Ce n’est pourtant pas sur la simple base de l’efficacité que repose cette réforme. Plusieurs sources concordantes s’accordent à pointer une stratégie plus discrète : faire entrer MaPrimeRénov’, le bonus écologique et le leasing social dans le giron des CEE, afin de soulager le budget de l’État. Ce tour de passe-passe budgétaire permettrait de transférer : 2 milliards d’euros sur MaPrimeRénov’, entre 500 millions et 1 milliard d’euros pour le bonus automobile, et 300 millions d’euros concernant le leasing social.

« C’est un mouvement assez risqué », alerte une source interne au ministère. Car en élargissant le périmètre des CEE à des dispositifs d’aide aux particuliers, historiquement distincts, Bercy prend le risque de déséquilibrer durablement un système censé reposer sur des obligations ciblées et mesurables.

Un raz-de-marée pour les professionnels du secteur

Le projet a provoqué un véritable tollé dans la filière. Pierre-Damien Grosjean, vice-président industrie du Groupement professionnel des CEE (GPCEE), ne cache pas son inquiétude dans le quotidien : « Ces opérations représentent 20 % des financements apportés par les CEE depuis le début de 2022, c’est énorme ». Il dénonce une déstabilisation brutale d’un écosystème jusqu’ici relativement stable.

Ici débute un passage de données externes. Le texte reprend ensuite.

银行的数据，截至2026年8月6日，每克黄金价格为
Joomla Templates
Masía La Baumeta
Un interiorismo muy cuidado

Le président du délégataire CEE Adeeno, Jacques Assant, fustige une méthode expéditive dans Les Echos : « Personne au sein de la filière n’a été consulté, ni reçu de signaux faibles : nous avons découvert le projet d’arrêté il y a quelques jours ! Or il est prévu qu’il entre en vigueur dès le lendemain de son examen par le CSE : de quoi déstabiliser toute une filière mise au pied du mur ! ». Le GPCEE, membre du CSE, prévoit de déposer un amendement pour ajourner le texte. Mais, comme toujours, l’avis du CSE n’est que consultatif.

Un contournement budgétaire qui fait polémique

Depuis 2024, les alertes se multiplient sur la soutenabilité des finances publiques. Dans le projet de loi de finances 2025, les crédits MaPrimeRénov’ sont déjà en baisse, passant de 4 milliards d’euros en 2024 à 2,5 milliards en 2025. En parallèle, la Cour des comptes dénonce dans un rapport de septembre 2024 le caractère « opaque » et « inefficace » du système CEE, le qualifiant même de « taxe cachée » répercutée sur les factures d’énergie des ménages.

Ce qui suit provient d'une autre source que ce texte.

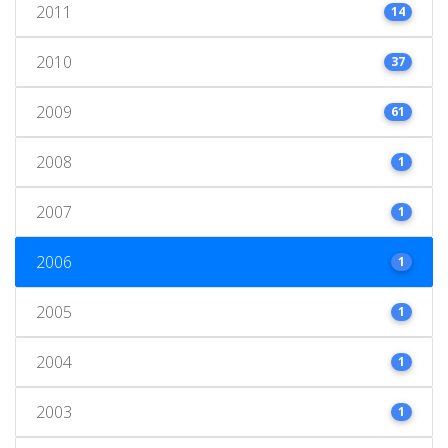
2011
14
2010
37
2009
61
2008
1
2007
1
2006
1
2005
1
2004
1
2003
1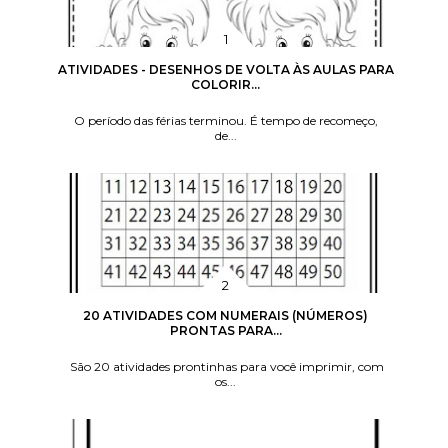
ATIVIDADES - DESENHOS DE VOLTA ÀS AULAS PARA
COLORIR...
O período das férias terminou. É tempo de recomeço,
de...
20 ATIVIDADES COM NUMERAIS (NÚMEROS)
PRONTAS PARA...
São 20 atividades prontinhas para você imprimir, com
os...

Mais cette critique justifie-t-elle un transfert pur et simple de charges publiques vers un mécanisme déjà fragilisé ? Le secteur professionnel de la rénovation énergétique (copropriétés, bâtiments publics, industrie) risque d’être le principal sacrifié, alors même qu’il faisait figure d’exemple dans un paysage miné par les fraudes chez les particuliers.